## What to do:
Your reply should hold only the lines from the records below where "szyi" occurs.

════════════════

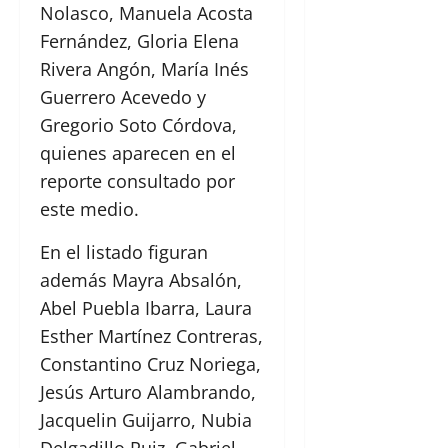
Nolasco, Manuela Acosta
Fernández, Gloria Elena
Rivera Angón, María Inés
Guerrero Acevedo y
Gregorio Soto Córdova,
quienes aparecen en el
reporte consultado por
este medio.
En el listado figuran
además Mayra Absalón,
Abel Puebla Ibarra, Laura
Esther Martínez Contreras,
Constantino Cruz Noriega,
Jesús Arturo Alambrando,
Jacquelin Guijarro, Nubia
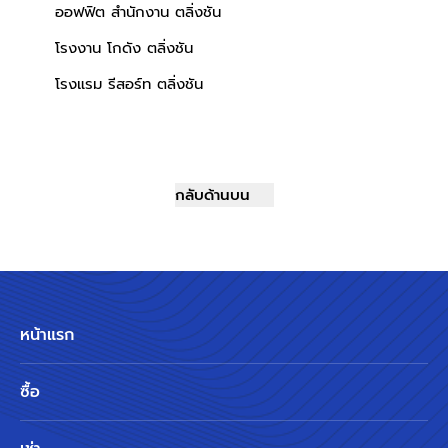
ออฟฟิต สำนักงาน ตลิ่งชัน
โรงงาน โกดัง ตลิ่งชัน
โรงแรม รีสอร์ท ตลิ่งชัน
กลับด้านบน
หน้าแรก
ซื้อ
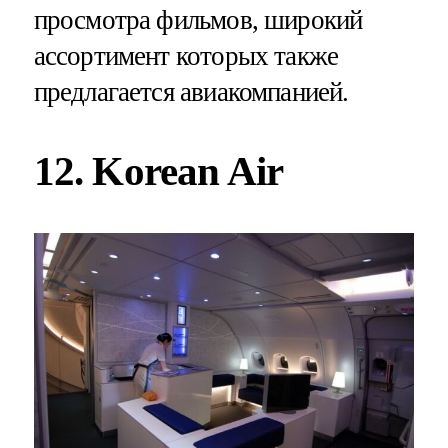
просмотра фильмов, широкий
ассортимент которых также
предлагается авиакомпанией.
12. Korean Air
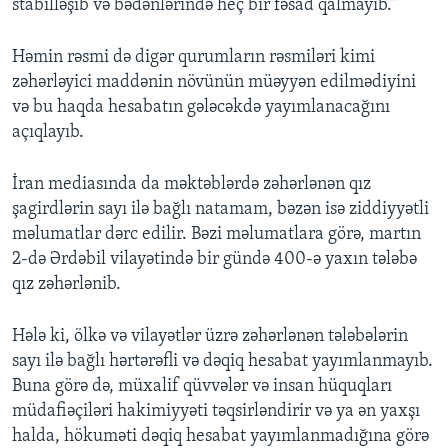
stabilləşib və bədənlərində heç bir fəsad qalmayıb."
Həmin rəsmi də digər qurumların rəsmiləri kimi
zəhərləyici maddənin növünün müəyyən edilmədiyini
və bu haqda hesabatın gələcəkdə yayımlanacağını
açıqlayıb.
İran mediasında da məktəblərdə zəhərlənən qız
şagirdlərin sayı ilə bağlı natamam, bəzən isə ziddiyyətli
məlumatlar dərc edilir. Bəzi məlumatlara görə, martın
2-də Ərdəbil vilayətində bir gündə 400-ə yaxın tələbə
qız zəhərlənib.
Hələ ki, ölkə və vilayətlər üzrə zəhərlənən tələbələrin
sayı ilə bağlı hərtərəfli və dəqiq hesabat yayımlanmayıb.
Buna görə də, müxalif qüvvələr və insan hüquqları
müdafiəçiləri hakimiyyəti təqsirləndirir və ya ən yaxşı
halda, hökuməti dəqiq hesabat yayımlanmadığına görə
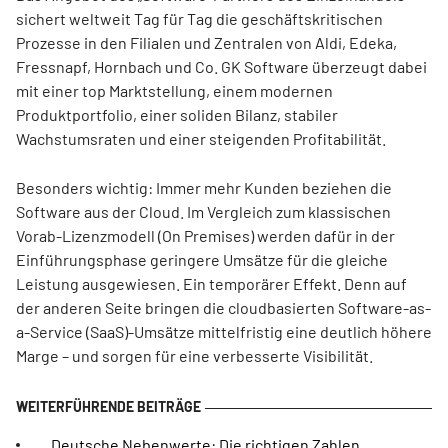
sichert weltweit Tag für Tag die geschäftskritischen
Prozesse in den Filialen und Zentralen von Aldi, Edeka,
Fressnapf, Hornbach und Co. GK Software überzeugt dabei
mit einer top Marktstellung, einem modernen
Produktportfolio, einer soliden Bilanz, stabiler
Wachstumsraten und einer steigenden Profitabilität.
Besonders wichtig: Immer mehr Kunden beziehen die
Software aus der Cloud. Im Vergleich zum klassischen
Vorab-Lizenzmodell (On Premises) werden dafür in der
Einführungsphase geringere Umsätze für die gleiche
Leistung ausgewiesen. Ein temporärer Effekt. Denn auf
der anderen Seite bringen die cloudbasierten Software-as-
a-Service (SaaS)-Umsätze mittelfristig eine deutlich höhere
Marge – und sorgen für eine verbesserte Visibilität.
Deutsche Nebenwerte: Die richtigen Zahlen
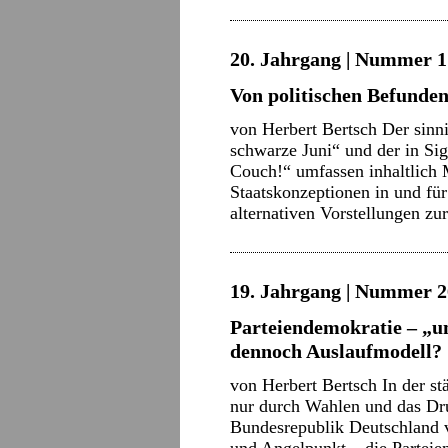
20. Jahrgang | Nummer 1 
Von politischen Befunden
von Herbert Bertsch Der sinn
schwarze Juni“ und der in Sig
Couch!“ umfassen inhaltlich 
Staatskonzeptionen in und fü
alternativen Vorstellungen z
19. Jahrgang | Nummer 2
Parteiendemokratie – „u
dennoch Auslaufmodell?
von Herbert Bertsch In der s
nur durch Wahlen und das Dr
Bundesrepublik Deutschland 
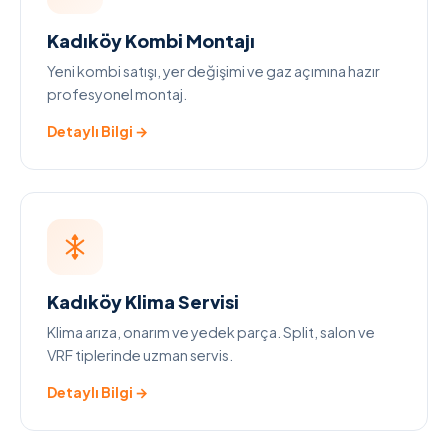
Kadıköy Kombi Montajı
Yeni kombi satışı, yer değişimi ve gaz açımına hazır
profesyonel montaj.
Detaylı Bilgi →
Kadıköy Klima Servisi
Klima arıza, onarım ve yedek parça. Split, salon ve
VRF tiplerinde uzman servis.
Detaylı Bilgi →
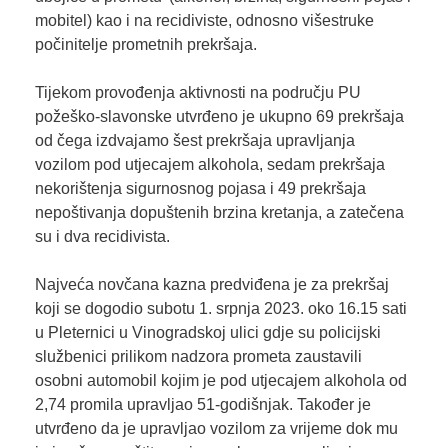
mobitel) kao i na recidiviste, odnosno višestruke
počinitelje prometnih prekršaja.
Tijekom provođenja aktivnosti na području PU
požeško-slavonske utvrđeno je ukupno 69 prekršaja
od čega izdvajamo šest prekršaja upravljanja
vozilom pod utjecajem alkohola, sedam prekršaja
nekorištenja sigurnosnog pojasa i 49 prekršaja
nepoštivanja dopuštenih brzina kretanja, a zatečena
su i dva recidivista.
Najveća novčana kazna predviđena je za prekršaj
koji se dogodio subotu 1. srpnja 2023. oko 16.15 sati
u Pleternici u Vinogradskoj ulici gdje su policijski
službenici prilikom nadzora prometa zaustavili
osobni automobil kojim je pod utjecajem alkohola od
2,74 promila upravljao 51-godišnjak. Također je
utvrđeno da je upravljao vozilom za vrijeme dok mu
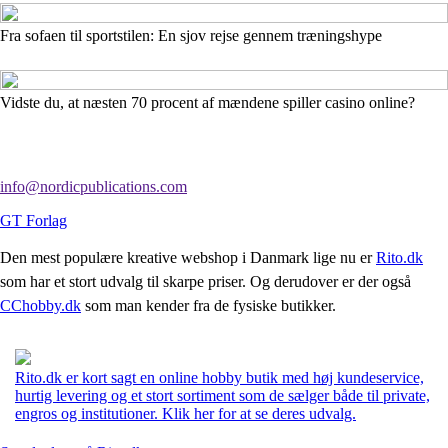
Fra sofaen til sportstilen: En sjov rejse gennem træningshype
Vidste du, at næsten 70 procent af mændene spiller casino online?
info@nordicpublications.com
GT Forlag
Den mest populære kreative webshop i Danmark lige nu er
Rito.dk
som har et stort udvalg til skarpe priser. Og derudover er der også
CChobby.dk
som man kender fra de fysiske butikker.
Rito.dk er kort sagt en online hobby butik med høj kundeservice,
hurtig levering og et stort sortiment som de sælger både til private,
engros og institutioner. Klik her for at se deres udvalg.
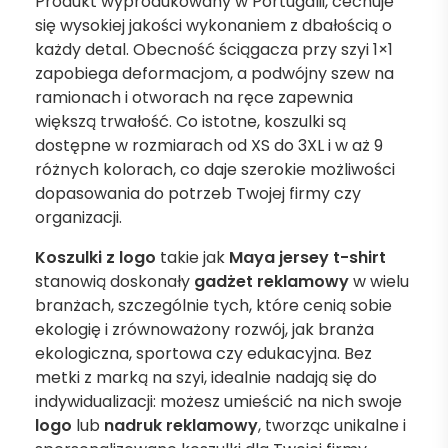
Produkt wyprodukowany w Portugalii, cechuje
się wysokiej jakości wykonaniem z dbałością o
każdy detal. Obecność ściągacza przy szyi 1×1
zapobiega deformacjom, a podwójny szew na
ramionach i otworach na ręce zapewnia
większą trwałość. Co istotne, koszulki są
dostępne w rozmiarach od XS do 3XL i w aż 9
różnych kolorach, co daje szerokie możliwości
dopasowania do potrzeb Twojej firmy czy
organizacji.
Koszulki z logo
takie jak
Maya jersey t-shirt
stanowią doskonały
gadżet reklamowy
w wielu
branżach, szczególnie tych, które cenią sobie
ekologię i zrównoważony rozwój, jak branża
ekologiczna, sportowa czy edukacyjna. Bez
metki z marką na szyi, idealnie nadają się do
indywidualizacji: możesz umieścić na nich swoje
logo
lub
nadruk reklamowy
, tworząc unikalne i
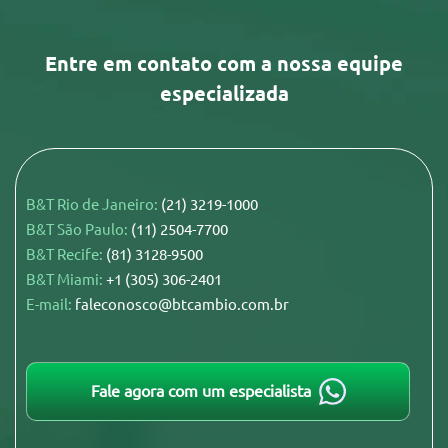
Entre em contato com a nossa equipe
especializada
B&T Rio de Janeiro:
(21) 3219-1000
B&T São Paulo:
(11) 2504-7700
B&T Recife:
(81) 3128-9500
B&T Miami:
+1 (305) 306-2401
E-mail:
faleconosco@btcambio.com.br
Fale agora com um especialista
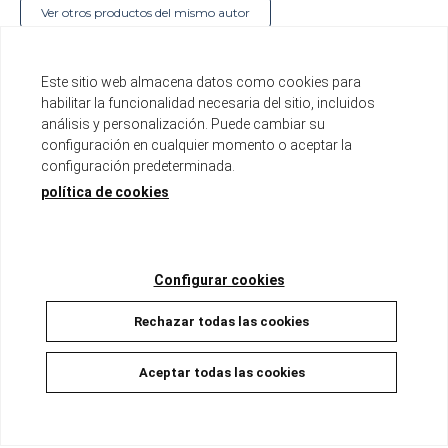
Ver otros productos del mismo autor
Serie de 12 tomos
Este sitio web almacena datos como cookies para
Edición 2 en 1: Tomo de aproximadamente 400
habilitar la funcionalidad necesaria del sitio, incluidos
páginas
análisis y personalización. Puede cambiar su
Formato B6 con sobrecubierta
Incluye páginas a color
configuración en cualquier momento o aceptar la
configuración predeterminada.
Disponible
política de cookies
16,00 €
15,20 €
5%
Configurar cookies
AÑADIR A LA CESTA
Rechazar todas las cookies
Aceptar todas las cookies
Descripción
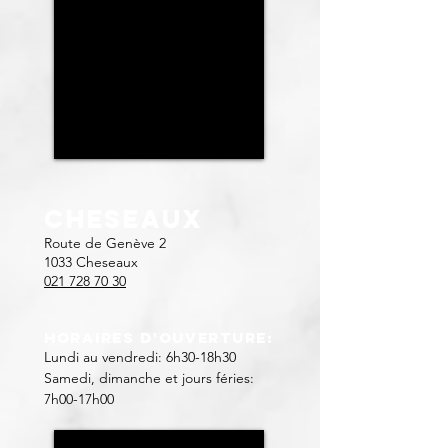
CHESEAUX
Route de Genève 2
1033 Cheseaux
021 728 70 30
Horaires d'ouverture:
Lundi au vendredi: 6h30-18h30
Samedi, dimanche et jours féries:
7h00-17h00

════════════════

## Exercise result:
każdy detal. Obecność ściągacza przy szyi 1×1
metki z marką na szyi, idealnie nadają się do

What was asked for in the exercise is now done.